The major difference between horizontal and vertical occurs at the end of the hole. HDD challenges happen during the pilot shot and middle of the hole. At 400 feet, the HDD drill is pushing through into an exit pit. The fluid and cuttings suddenly have a shorter path of resistance, substantially reducing the hydrostatic pressure. At 400 feet, a vertical hole has encountered many new issues. First, the drilling fluid properties are starting to break down with incorporation of ultra-fine drill solids. In HDD the drilling fluid is discarded or recycled, thus preventing the loading of ultra-fine solids. Horizontal drilling fluid properties are better maintained because of the constant introduction of new drilling fluid.
My buddies at Baroid IDP will tell you that a project’s success depends on creating a stable borehole. Borehole stability can only be achieved by maintaining good drilling fluid properties. These properties will incorporate low solids content and high filtration control, and inhibit reactive soils. Contact your local mud engineer for help on the right drilling fluid properties for vertical or horizontal holes.

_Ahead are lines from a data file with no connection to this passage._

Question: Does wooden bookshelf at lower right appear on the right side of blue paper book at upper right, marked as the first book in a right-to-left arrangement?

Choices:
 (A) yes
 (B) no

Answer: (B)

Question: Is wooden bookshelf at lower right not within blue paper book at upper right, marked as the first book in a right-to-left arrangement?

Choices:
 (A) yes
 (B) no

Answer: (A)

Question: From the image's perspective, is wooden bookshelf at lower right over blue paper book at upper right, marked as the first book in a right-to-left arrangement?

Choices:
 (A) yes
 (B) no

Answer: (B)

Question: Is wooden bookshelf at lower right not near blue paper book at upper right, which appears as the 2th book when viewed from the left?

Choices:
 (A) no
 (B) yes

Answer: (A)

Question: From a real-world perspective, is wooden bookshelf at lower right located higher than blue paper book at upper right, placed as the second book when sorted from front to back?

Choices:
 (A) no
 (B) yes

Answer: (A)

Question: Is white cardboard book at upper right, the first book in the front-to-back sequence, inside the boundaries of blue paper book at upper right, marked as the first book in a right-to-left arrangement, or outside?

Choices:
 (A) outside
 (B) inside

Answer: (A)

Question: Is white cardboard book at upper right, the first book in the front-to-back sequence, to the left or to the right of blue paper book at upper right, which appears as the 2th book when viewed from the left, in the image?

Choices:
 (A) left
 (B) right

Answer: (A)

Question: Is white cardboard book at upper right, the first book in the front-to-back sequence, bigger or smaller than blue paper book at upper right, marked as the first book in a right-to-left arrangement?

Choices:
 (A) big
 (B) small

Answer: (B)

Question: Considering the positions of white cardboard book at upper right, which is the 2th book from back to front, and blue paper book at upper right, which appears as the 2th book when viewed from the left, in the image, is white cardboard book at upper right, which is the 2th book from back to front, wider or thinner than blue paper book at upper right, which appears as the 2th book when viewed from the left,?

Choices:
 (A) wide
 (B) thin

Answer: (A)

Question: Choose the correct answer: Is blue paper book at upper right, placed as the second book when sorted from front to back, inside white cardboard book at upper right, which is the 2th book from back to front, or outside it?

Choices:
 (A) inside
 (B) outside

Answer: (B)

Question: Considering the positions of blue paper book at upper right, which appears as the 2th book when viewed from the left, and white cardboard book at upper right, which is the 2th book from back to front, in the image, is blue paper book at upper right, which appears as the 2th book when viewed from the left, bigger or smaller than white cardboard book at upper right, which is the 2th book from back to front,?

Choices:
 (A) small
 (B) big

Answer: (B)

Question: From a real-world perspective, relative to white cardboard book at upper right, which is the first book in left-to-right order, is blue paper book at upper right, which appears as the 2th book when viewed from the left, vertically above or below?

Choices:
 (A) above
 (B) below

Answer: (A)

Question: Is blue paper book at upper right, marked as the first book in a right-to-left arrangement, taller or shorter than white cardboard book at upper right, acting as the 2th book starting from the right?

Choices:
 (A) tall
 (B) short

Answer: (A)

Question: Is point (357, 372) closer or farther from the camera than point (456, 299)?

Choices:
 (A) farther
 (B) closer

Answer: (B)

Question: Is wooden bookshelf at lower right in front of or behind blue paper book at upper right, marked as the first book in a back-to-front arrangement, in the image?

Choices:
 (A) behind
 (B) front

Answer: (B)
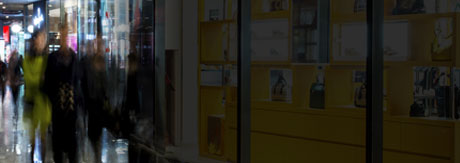
You are a GUI agent. You are given a task and a screenshot of the screen. Output one action in this format:
    pyautogui.click(x=<x>, y=<y>)
    Task: Click on the metal frames
    
    Given the screenshot: What is the action you would take?
    pyautogui.click(x=243, y=66), pyautogui.click(x=375, y=76)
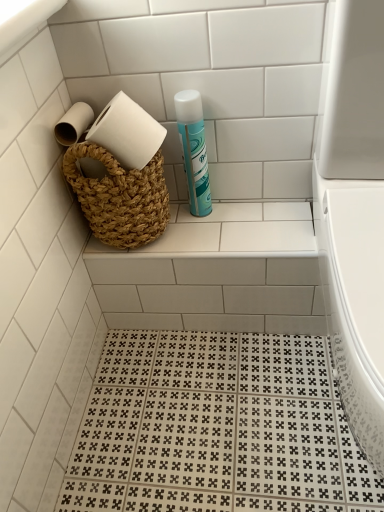
Question: Considering the relative sizes of white glossy toilet at right and natural woven basket at upper center in the image provided, is white glossy toilet at right wider than natural woven basket at upper center?

Choices:
 (A) no
 (B) yes

Answer: (B)

Question: From a real-world perspective, is white glossy toilet at right on natural woven basket at upper center?

Choices:
 (A) yes
 (B) no

Answer: (A)

Question: Is white glossy toilet at right thinner than natural woven basket at upper center?

Choices:
 (A) yes
 (B) no

Answer: (B)

Question: Can you confirm if white glossy toilet at right is shorter than natural woven basket at upper center?

Choices:
 (A) no
 (B) yes

Answer: (A)

Question: Is white glossy toilet at right facing away from natural woven basket at upper center?

Choices:
 (A) no
 (B) yes

Answer: (A)

Question: In the image, is natural woven basket at upper center on the left side or the right side of teal matte cleaning product at upper center?

Choices:
 (A) right
 (B) left

Answer: (B)

Question: Relative to teal matte cleaning product at upper center, is natural woven basket at upper center in front or behind?

Choices:
 (A) front
 (B) behind

Answer: (B)

Question: From a real-world perspective, is natural woven basket at upper center positioned above or below teal matte cleaning product at upper center?

Choices:
 (A) below
 (B) above

Answer: (A)

Question: Considering the positions of natural woven basket at upper center and teal matte cleaning product at upper center in the image, is natural woven basket at upper center wider or thinner than teal matte cleaning product at upper center?

Choices:
 (A) thin
 (B) wide

Answer: (B)

Question: From the image's perspective, relative to natural woven basket at upper center, is teal matte cleaning product at upper center above or below?

Choices:
 (A) below
 (B) above

Answer: (B)

Question: In terms of size, does teal matte cleaning product at upper center appear bigger or smaller than natural woven basket at upper center?

Choices:
 (A) small
 (B) big

Answer: (A)

Question: From their relative heights in the image, would you say teal matte cleaning product at upper center is taller or shorter than natural woven basket at upper center?

Choices:
 (A) short
 (B) tall

Answer: (B)

Question: Is teal matte cleaning product at upper center inside the boundaries of natural woven basket at upper center, or outside?

Choices:
 (A) outside
 (B) inside

Answer: (A)

Question: In terms of size, does white glossy toilet at right appear bigger or smaller than natural woven basket at upper center?

Choices:
 (A) big
 (B) small

Answer: (A)

Question: Would you say white glossy toilet at right is to the left or to the right of natural woven basket at upper center in the picture?

Choices:
 (A) right
 (B) left

Answer: (A)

Vertical and horizontal drilling have more in common than not. The goal is to prevent physics and Mother Nature from destabilizing the borehole. The goals will be achieved when a driller follows these steps. First, plan to drill a pilot hole. Next, create a drilling fluid that will stop fluid invasion into the formation, properly suspend drill cuttings and prevent reactive soils from reacting downhole. Finally, the job can only be successful if the mud pump is properly designed for the job. Maintaining flow means that cuttings are carried out of the borehole, creating the temporary pathway required to finish the job.